Records for this task Block Start

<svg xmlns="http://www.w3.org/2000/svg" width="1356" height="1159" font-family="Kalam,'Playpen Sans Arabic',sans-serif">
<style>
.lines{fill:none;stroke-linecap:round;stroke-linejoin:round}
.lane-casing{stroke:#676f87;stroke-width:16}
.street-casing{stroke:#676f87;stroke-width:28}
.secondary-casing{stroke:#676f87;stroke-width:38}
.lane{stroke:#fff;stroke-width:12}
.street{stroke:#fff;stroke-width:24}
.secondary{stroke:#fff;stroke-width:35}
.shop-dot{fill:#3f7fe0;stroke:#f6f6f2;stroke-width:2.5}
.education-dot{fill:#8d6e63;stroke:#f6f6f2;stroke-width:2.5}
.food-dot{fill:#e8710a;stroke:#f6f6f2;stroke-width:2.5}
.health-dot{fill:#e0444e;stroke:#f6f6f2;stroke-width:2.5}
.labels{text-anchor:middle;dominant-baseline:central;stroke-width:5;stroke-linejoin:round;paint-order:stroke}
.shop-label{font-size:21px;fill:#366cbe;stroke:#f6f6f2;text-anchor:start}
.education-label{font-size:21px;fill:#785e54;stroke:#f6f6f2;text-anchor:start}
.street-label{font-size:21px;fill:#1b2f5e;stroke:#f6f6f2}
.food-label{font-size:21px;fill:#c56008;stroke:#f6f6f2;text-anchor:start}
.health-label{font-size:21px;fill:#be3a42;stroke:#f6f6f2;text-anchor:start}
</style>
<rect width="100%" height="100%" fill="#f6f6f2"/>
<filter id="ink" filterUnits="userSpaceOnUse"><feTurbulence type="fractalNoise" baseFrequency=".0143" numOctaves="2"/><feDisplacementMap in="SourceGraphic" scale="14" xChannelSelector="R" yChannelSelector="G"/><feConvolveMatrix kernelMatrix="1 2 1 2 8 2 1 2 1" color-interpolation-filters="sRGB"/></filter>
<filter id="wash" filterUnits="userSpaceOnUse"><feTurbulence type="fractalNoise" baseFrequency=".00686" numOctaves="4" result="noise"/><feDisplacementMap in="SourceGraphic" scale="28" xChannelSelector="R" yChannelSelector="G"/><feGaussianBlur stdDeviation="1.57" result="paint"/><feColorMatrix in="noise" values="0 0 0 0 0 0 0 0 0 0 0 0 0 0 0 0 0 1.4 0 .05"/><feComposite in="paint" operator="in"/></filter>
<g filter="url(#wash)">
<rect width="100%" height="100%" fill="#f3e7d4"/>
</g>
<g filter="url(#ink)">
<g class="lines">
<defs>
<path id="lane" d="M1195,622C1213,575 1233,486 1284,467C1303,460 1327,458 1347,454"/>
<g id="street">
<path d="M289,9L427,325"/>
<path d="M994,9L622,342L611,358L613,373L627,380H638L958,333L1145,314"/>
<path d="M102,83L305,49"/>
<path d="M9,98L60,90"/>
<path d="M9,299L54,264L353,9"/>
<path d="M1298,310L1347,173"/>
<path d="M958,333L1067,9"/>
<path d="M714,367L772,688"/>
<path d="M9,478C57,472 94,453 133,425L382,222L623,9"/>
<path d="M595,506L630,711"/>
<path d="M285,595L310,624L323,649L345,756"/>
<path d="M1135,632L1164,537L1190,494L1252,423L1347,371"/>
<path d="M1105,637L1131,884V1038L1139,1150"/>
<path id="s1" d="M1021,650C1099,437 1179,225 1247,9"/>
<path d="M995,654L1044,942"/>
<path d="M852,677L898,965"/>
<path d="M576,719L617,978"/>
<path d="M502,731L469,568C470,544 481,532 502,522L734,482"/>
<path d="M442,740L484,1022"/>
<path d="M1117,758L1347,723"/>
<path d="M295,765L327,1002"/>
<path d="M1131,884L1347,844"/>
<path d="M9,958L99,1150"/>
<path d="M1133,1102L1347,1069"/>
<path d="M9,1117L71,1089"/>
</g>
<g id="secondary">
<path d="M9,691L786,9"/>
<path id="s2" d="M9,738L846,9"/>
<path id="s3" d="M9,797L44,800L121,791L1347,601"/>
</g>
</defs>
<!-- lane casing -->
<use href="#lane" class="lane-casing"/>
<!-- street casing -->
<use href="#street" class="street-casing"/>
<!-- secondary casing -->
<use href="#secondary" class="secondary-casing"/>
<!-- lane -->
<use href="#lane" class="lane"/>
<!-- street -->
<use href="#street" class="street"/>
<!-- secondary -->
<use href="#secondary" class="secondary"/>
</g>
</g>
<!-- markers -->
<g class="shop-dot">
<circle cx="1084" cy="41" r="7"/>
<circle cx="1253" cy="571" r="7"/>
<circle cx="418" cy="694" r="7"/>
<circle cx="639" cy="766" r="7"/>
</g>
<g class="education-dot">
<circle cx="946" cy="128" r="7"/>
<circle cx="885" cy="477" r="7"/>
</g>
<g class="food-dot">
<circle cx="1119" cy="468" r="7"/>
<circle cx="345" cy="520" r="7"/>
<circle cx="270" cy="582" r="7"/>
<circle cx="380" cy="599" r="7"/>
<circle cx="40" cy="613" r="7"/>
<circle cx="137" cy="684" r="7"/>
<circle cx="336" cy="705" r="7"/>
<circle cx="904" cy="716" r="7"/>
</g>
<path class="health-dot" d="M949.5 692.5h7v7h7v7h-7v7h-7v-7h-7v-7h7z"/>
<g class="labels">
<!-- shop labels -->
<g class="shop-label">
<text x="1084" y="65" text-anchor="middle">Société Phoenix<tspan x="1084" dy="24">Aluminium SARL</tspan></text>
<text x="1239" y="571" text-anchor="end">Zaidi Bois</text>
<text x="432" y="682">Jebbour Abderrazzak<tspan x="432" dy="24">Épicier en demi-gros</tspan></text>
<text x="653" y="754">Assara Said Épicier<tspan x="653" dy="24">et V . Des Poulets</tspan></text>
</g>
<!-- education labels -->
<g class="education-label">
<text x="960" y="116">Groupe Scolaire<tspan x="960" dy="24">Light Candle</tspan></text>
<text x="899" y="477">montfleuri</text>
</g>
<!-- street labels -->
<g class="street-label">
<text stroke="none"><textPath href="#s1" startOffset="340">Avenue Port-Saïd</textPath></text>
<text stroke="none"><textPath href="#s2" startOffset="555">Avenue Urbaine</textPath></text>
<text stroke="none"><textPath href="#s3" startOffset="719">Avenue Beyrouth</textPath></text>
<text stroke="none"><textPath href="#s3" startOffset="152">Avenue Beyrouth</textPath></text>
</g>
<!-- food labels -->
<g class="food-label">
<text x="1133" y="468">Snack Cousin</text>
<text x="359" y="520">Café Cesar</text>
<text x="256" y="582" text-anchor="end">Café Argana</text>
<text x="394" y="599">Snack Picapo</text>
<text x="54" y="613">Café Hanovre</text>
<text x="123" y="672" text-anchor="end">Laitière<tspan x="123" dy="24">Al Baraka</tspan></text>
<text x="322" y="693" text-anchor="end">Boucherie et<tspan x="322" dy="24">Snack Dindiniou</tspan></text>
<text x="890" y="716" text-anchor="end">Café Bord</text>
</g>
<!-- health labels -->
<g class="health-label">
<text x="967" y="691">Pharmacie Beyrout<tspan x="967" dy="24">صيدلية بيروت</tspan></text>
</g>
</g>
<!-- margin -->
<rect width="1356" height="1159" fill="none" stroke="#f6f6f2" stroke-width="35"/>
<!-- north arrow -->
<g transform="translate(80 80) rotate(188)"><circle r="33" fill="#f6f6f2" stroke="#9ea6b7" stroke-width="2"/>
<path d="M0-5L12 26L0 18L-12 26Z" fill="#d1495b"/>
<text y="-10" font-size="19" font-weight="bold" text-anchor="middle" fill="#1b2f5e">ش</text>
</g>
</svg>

Records for this task Block End

Tell how many lines of the data include the word "font", without any other words.

→ **Result for this exercise**: 7